What is expected — Down to the last line, repeat the data below exactly.

Collected data entries —
..............................

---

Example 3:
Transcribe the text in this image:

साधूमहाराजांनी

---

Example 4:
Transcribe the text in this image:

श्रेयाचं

..............................

Response —
---

Example 3:
Transcribe the text in this image:

साधूमहाराजांनी

---

Example 4:
Transcribe the text in this image:

श्रेयाचं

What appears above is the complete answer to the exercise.